In March 2020, I was invited to appear on several news programs to discuss the pandemic and its impact on our health systems and our daily lives. At times, I was asked political questions which I deflected, reminding the viewers that everyone in every country was at risk for infection.
I wanted to stay focused on the issues at hand and the challenges that we as a nation and global community would face. It may not have been a sensational response that would trigger high emotion and potentially higher ratings, but I felt it was necessary to encourage positive dialog on what everyone would need to do to stay healthy.
Throughout history, public health has depended on basic tools to fight infection such as masking, sterilizing our environment (even just soap and water), quarantines and isolation and eventually inoculations and vaccinations. Fortunately, in the 21st century, we’ve pioneered technology to advance these simple measures to be even more accurate and mass-produced on a global scale, lessening the severity of the impact of infection and disruptions to our lives.
With SARS-CoV-2, the coronavirus that causes COVID-19, we encountered a novel pathogen that constantly mutates and develops mechanisms to evade our immune systems. Over the years, we have forgotten what SARS stands for, namely, severe acute respiratory syndrome. What we have learned since the early days of 2020 is that COVID-19 enters our bodies through our respiratory tracts, but the potential damage is far more extensive.
It dysregulates the immune system, damages the lining of blood vessels and attacks the nervous system. It has acute properties which may make a person feel ill for a few days to weeks. It can transition into a chronic phase known as long COVID or post-acute sequelae of COVID-19 with more than 200 symptoms which can last for months and beyond. Then there is the long-term impact associated with higher rates of heart attacks, strokes and cognitive disorders among other conditions.
It is not the common cold, nor the flu, especially for people with co-morbidities, the immunocompromised and the elderly. Moreover, long COVID can occur in those with mild or asymptomatic infection.
On May 11, the United States declared that the public health emergency was over. Through vaccinations and natural infection, there was greater immunity in the population resulting in less hospitalization and death. This was then followed by a debate on how to define our current state; was it a pandemic or endemic? Should it be based on the spread of the virus through the community and across continents and/or the severity of its impact on hospitals and the economy?
What is clear is that the virus never went away and probably never will. Not only is it mutating, but it’s in the animal population which we will never be able to eradicate.
The next mantra was that we just need to learn to live with it. Makes sense, but that doesn’t mean that we have to ignore its existence. A “don’t ask, don’t tell” or “don’t test, don’t exist” model never works in the long run. We have normalized death and disability to adapt our mindset to what is happening, but, clearly, we have so much more to learn about this virus and the level of harm generated by infection.
With the removal of the public health emergency, free coverage for vaccinations, tests, medications and masks was terminated, moving coverage to private insurance with some bridge coverage for those who are underinsured or uninsured. Additionally, the Center for Disease Control and Prevention’s authorization to collect certain types of public health data, such as the national county-level test positivity data from COVID-19 electronic reporting, expired. Without comprehensive data, it’s difficult to make sound policy decisions impacting the population and the individual.

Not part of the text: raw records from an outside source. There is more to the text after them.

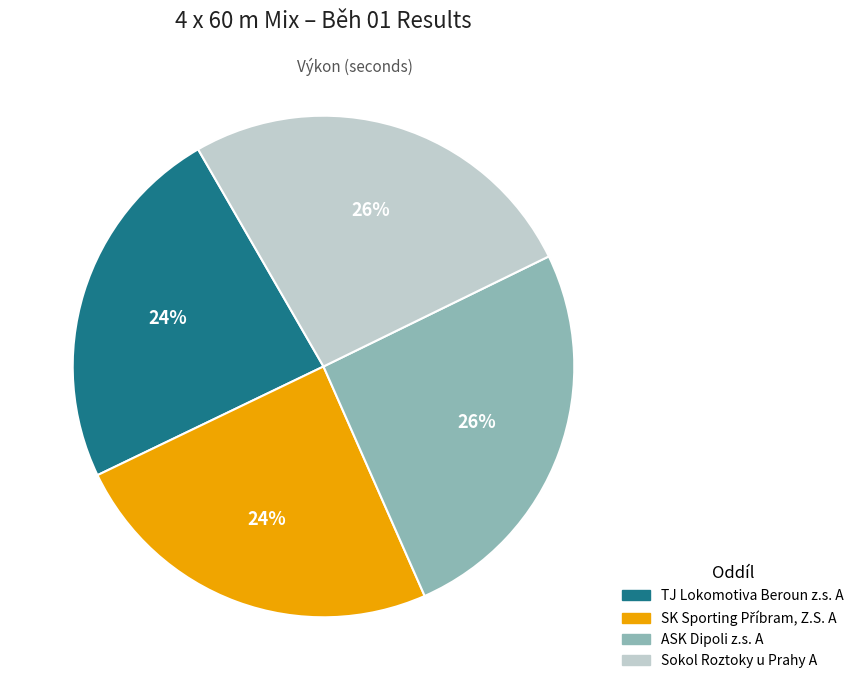

Which has a higher value, Sokol Roztoky u Prahy A or TJ Lokomotiva Beroun z.s. A?

Sokol Roztoky u Prahy A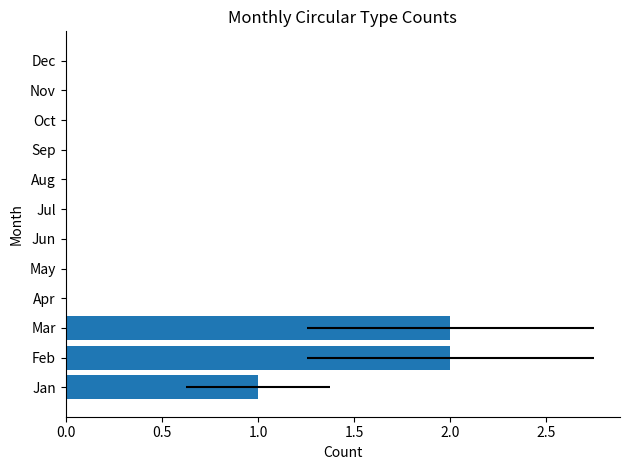

Reading left to right, extract all data points from this chart.

1	2	2	0	0	0	0	0	0	0	0	0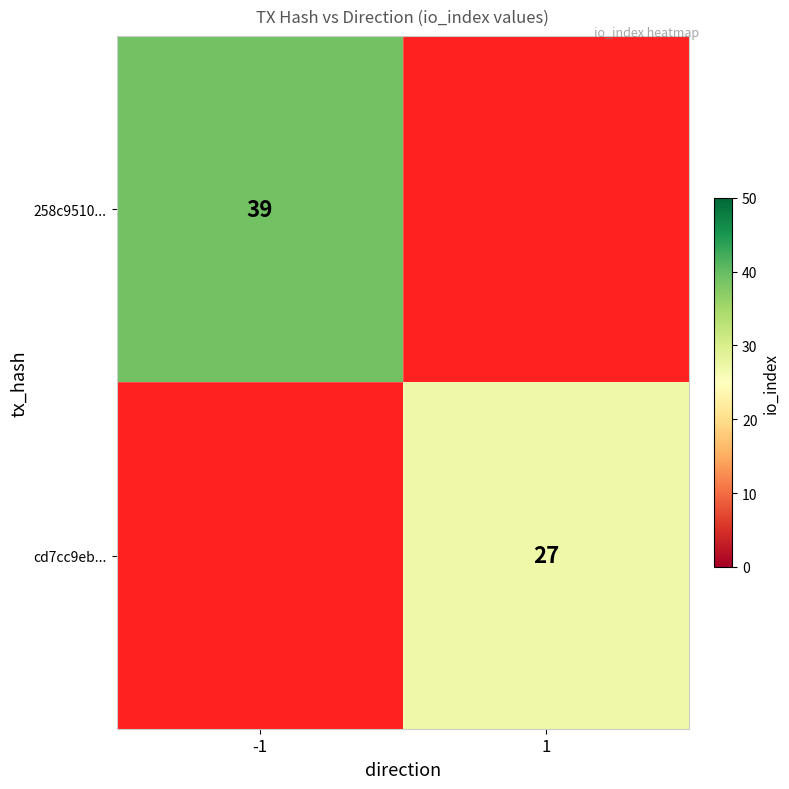

True or false: cd7cc9eb... has a value of 27 at 1.

True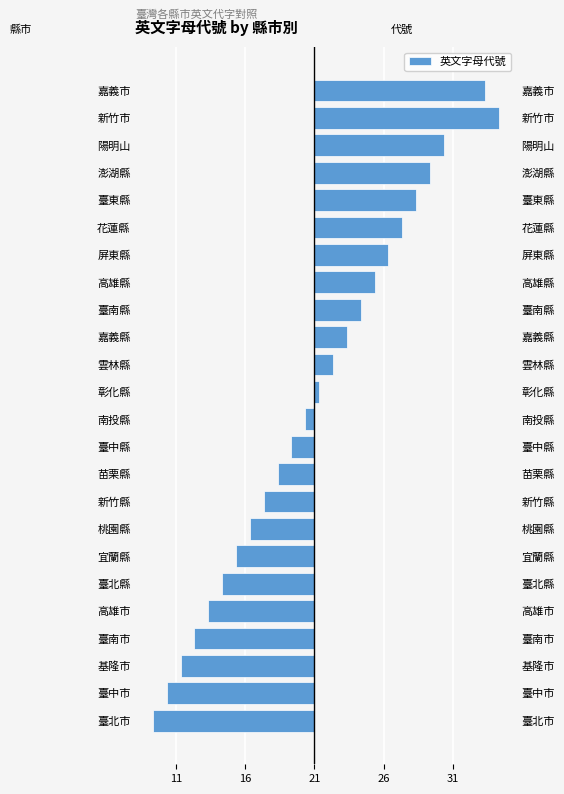

Reading left to right, list all the values displayed in this chart.

-11.7	-10.7	-9.7	-8.7	-7.7	-6.7	-5.7	-4.7	-3.7	-2.7	-1.7	-0.7	0.3	1.3	2.3	3.3	4.3	5.3	6.3	7.3	8.3	9.3	13.3	12.3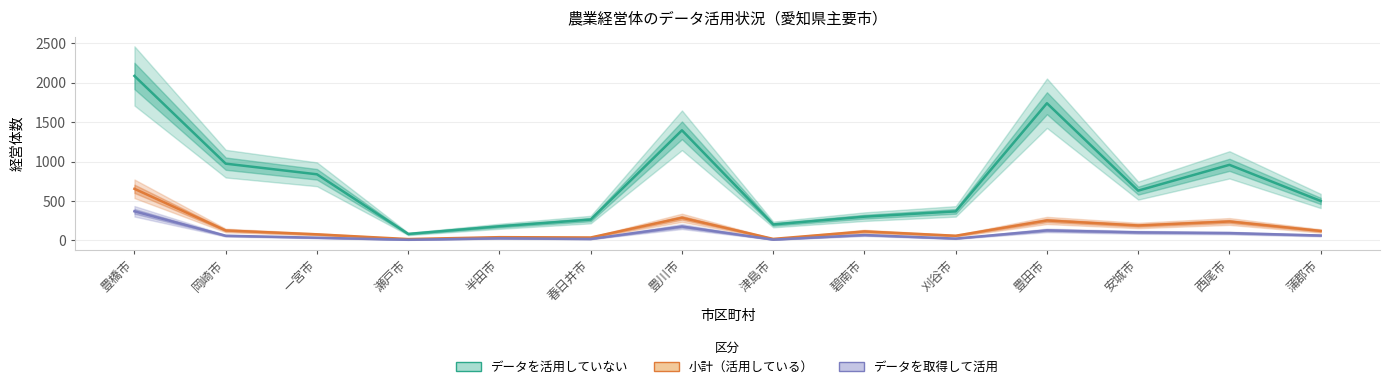

At which label does 小計（活用している） reach its peak?

豊橋市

While there has been much debate on the safety and effectiveness of COVID-19 vaccines as well as masks, many studies demonstrate their impact on this virus especially to decrease the severity of infection. Yet, people who still want access to vaccines, masks and testing have faced challenges to obtain them since the public health emergency ended.
There were numerous reports that insurance companies denied coverage for the new vaccines, and it’s been difficult to find them during the initial rollout, which most likely will be fixed over time. The White House said this week that issues surrounding insurance coverage had for the most part been addressed. However, the early confusion may have increased anxiety and discouraged long-term uptake, especially for vaccines that are surrounded by uncertainty regarding their effectiveness.
Moreover, time is not on one’s side when one is ill and wants to test to see if there is a need for medications like Paxlovid or to wear the appropriate mask to protect others or oneself from infection. There isn’t an official shortage, but on several occasions this summer, I’ve been in drug stores and asked for tests and was told that they are out of stock and it will take several days to reshelve the products. That is not good enough when time is of the essence.
Not everyone can shell out money for tests, vaccines and masks hoping to be reimbursed in the future. Fortunately, starting this week, the public can order free tests again from the government.
However, we need to ensure that other public health tools such as vaccines and masks are also free and widely available, which can encourage their uptake. Doing this will send a powerful message that they are valuable resources. We’ve learned that culturally appropriate messages, not mandates, can generate confidence and positively influence behavior.
Providing easily available, free vaccines, tests and masks for everyone who wants them are steps toward “smartly” living with COVID-19 today and in the years to come.
Saralyn Mark, M.D., is the founder of SolaMed Solutions LLC, the American Medical Women’s Association’s COVID-19 lead and founder of iGIANT (Impact of Gender/Sex on Innovation and Novel Technologies). She is the director of health innovation for Star Harbor and a former senior medical and policy adviser to the White House, the Department of Health and Human Services and NASA.